Page images and extracted text:

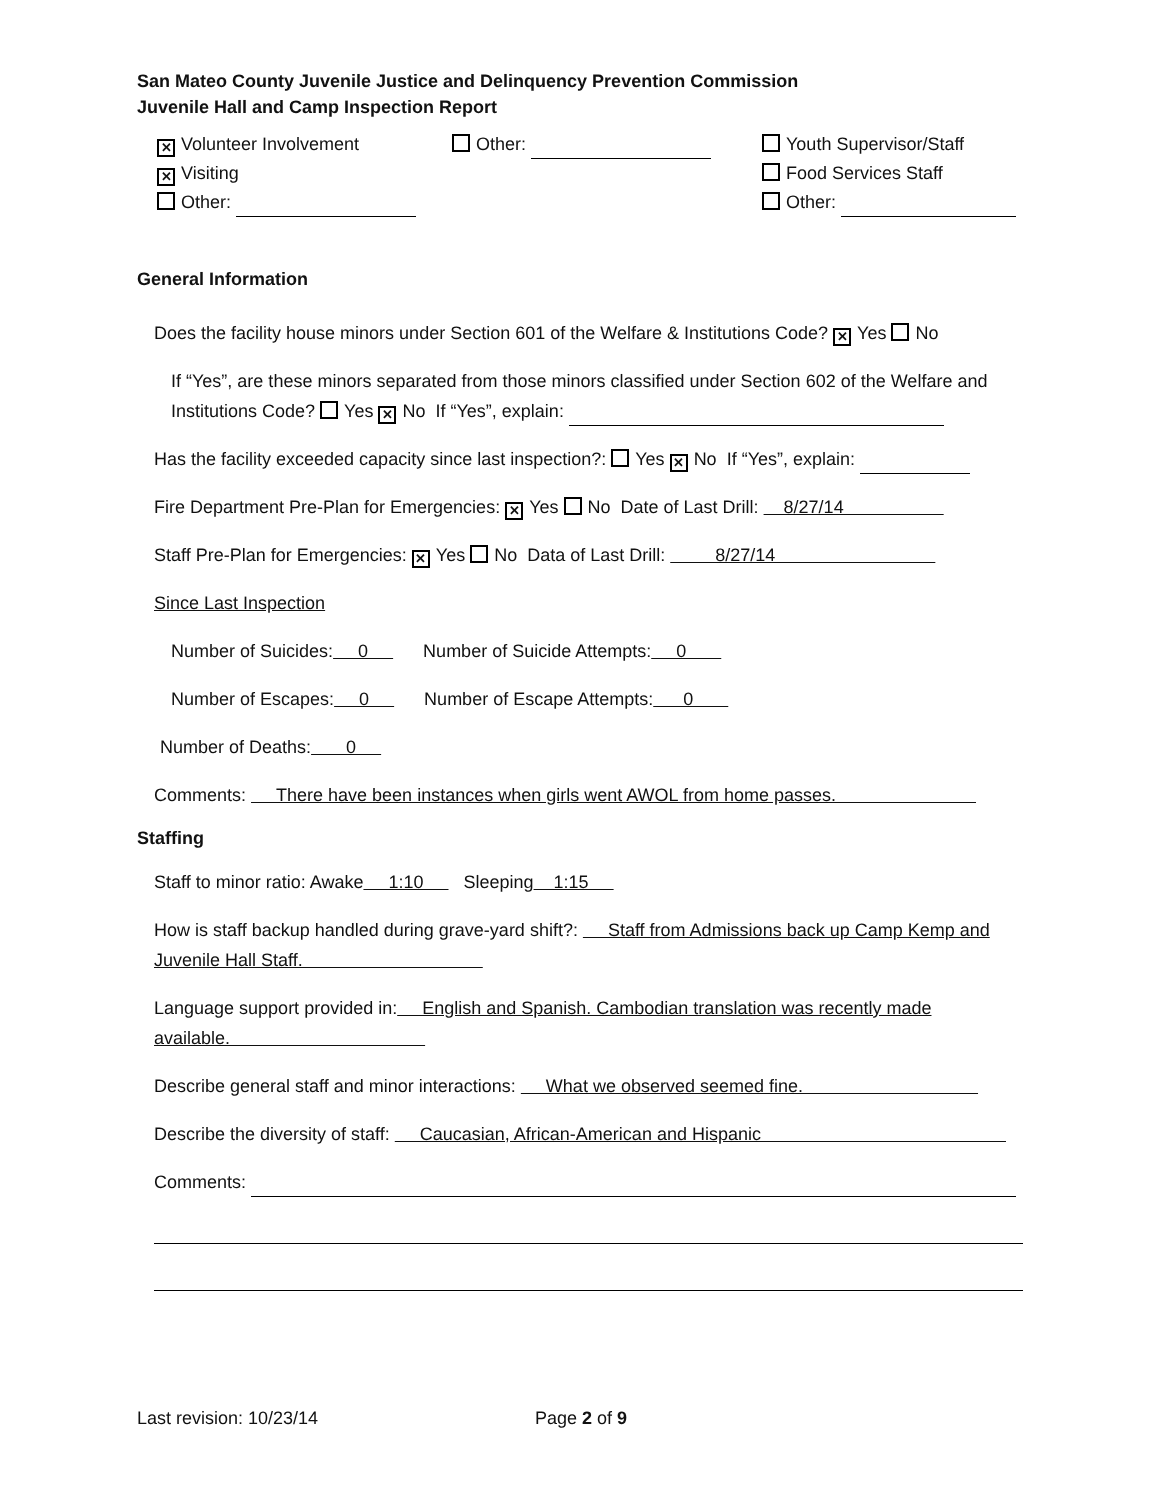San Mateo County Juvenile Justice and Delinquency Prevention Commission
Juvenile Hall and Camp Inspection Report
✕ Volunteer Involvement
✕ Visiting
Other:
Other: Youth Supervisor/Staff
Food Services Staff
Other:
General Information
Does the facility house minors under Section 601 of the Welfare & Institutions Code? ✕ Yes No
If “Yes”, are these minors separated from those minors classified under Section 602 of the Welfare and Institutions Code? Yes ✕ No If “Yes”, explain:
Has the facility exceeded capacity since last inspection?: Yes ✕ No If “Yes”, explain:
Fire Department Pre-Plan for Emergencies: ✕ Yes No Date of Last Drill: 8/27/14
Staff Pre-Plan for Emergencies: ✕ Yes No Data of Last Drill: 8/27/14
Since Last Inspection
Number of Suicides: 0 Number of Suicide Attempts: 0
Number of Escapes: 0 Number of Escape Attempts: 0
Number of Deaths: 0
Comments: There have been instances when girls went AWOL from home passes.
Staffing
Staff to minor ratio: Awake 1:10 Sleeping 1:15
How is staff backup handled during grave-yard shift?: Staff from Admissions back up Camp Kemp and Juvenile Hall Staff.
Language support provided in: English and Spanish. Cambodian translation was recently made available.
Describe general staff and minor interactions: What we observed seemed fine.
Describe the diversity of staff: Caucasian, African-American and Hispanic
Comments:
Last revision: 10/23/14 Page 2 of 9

==

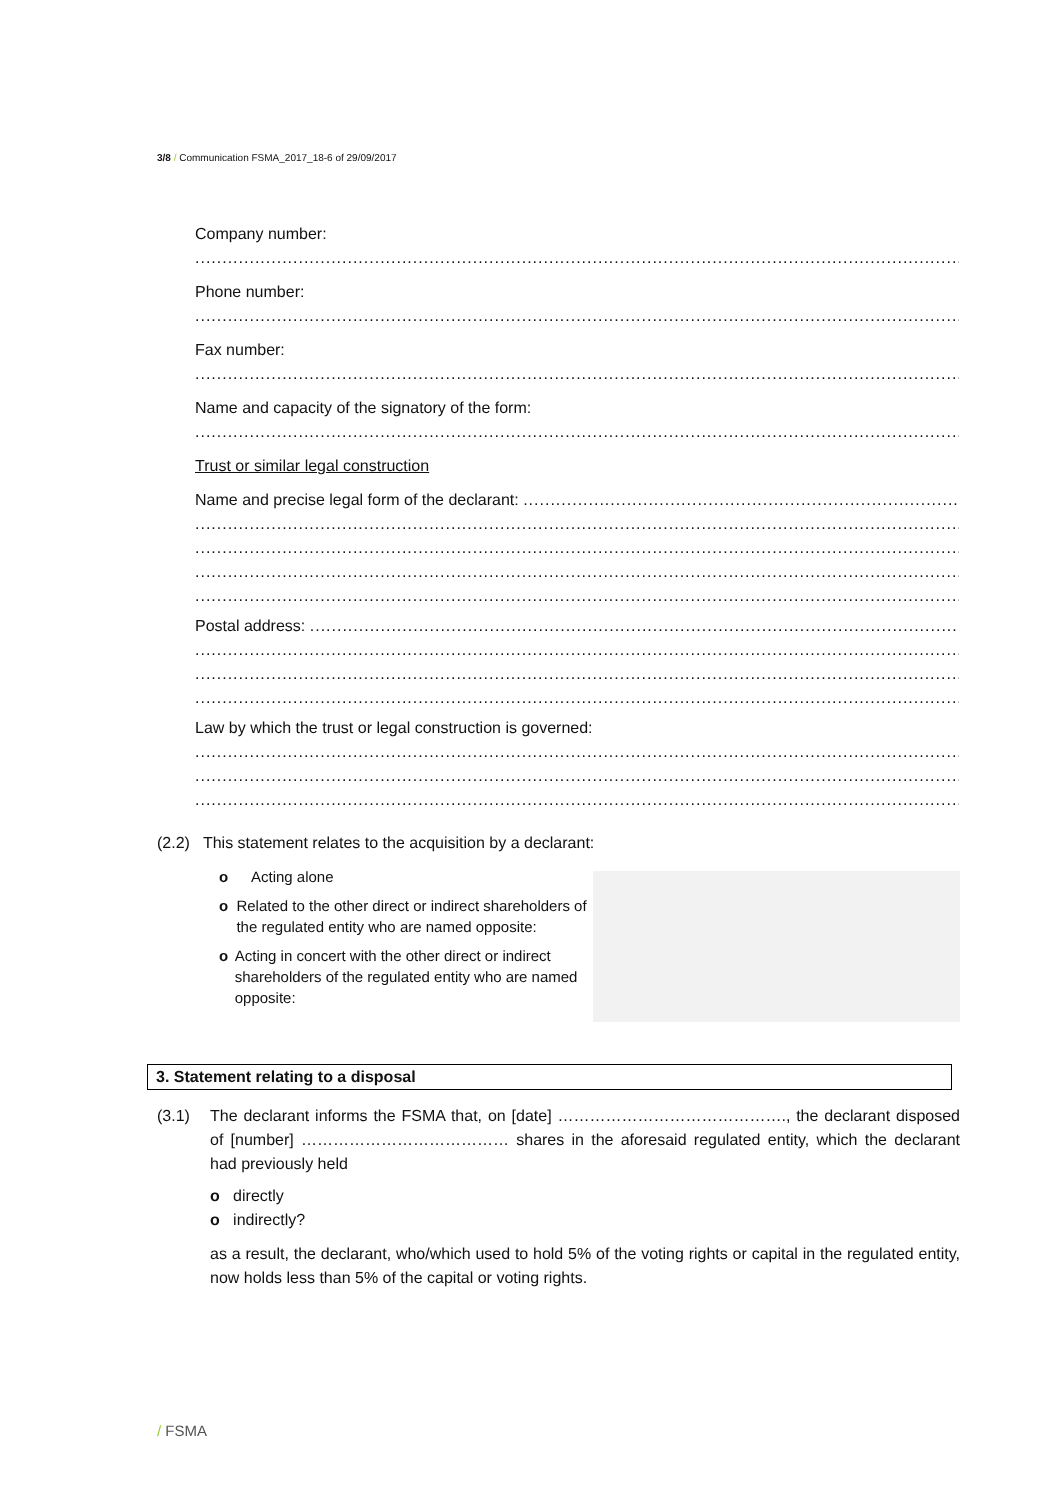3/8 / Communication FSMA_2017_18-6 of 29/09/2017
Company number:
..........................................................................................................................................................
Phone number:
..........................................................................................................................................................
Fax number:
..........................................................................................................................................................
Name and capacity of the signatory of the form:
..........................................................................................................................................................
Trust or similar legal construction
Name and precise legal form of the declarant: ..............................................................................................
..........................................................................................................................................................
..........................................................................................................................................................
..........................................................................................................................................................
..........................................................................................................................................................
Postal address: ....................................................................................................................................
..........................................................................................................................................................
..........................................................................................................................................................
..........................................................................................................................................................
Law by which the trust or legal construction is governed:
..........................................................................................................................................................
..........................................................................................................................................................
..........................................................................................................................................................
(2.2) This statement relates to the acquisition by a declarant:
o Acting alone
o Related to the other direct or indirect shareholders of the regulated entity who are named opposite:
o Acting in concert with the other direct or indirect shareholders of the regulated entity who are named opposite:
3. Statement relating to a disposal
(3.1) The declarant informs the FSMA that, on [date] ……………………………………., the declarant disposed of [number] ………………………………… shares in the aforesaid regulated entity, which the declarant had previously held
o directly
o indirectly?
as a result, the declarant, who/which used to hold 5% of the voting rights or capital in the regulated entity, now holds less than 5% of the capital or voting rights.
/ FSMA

| WORK TO COMPLETE |
Return the span of lines in the data above that opens at the line with "Number of Suicides: 0" and closes at the line with "Last revision: 10/23/14 Page 2 of 9", exactly, ends included, nothing else.

| TASK RESPONSE |
Number of Suicides: 0 Number of Suicide Attempts: 0
Number of Escapes: 0 Number of Escape Attempts: 0
Number of Deaths: 0
Comments: There have been instances when girls went AWOL from home passes.
Staffing
Staff to minor ratio: Awake 1:10 Sleeping 1:15
How is staff backup handled during grave-yard shift?: Staff from Admissions back up Camp Kemp and Juvenile Hall Staff.
Language support provided in: English and Spanish. Cambodian translation was recently made available.
Describe general staff and minor interactions: What we observed seemed fine.
Describe the diversity of staff: Caucasian, African-American and Hispanic
Comments:
Last revision: 10/23/14 Page 2 of 9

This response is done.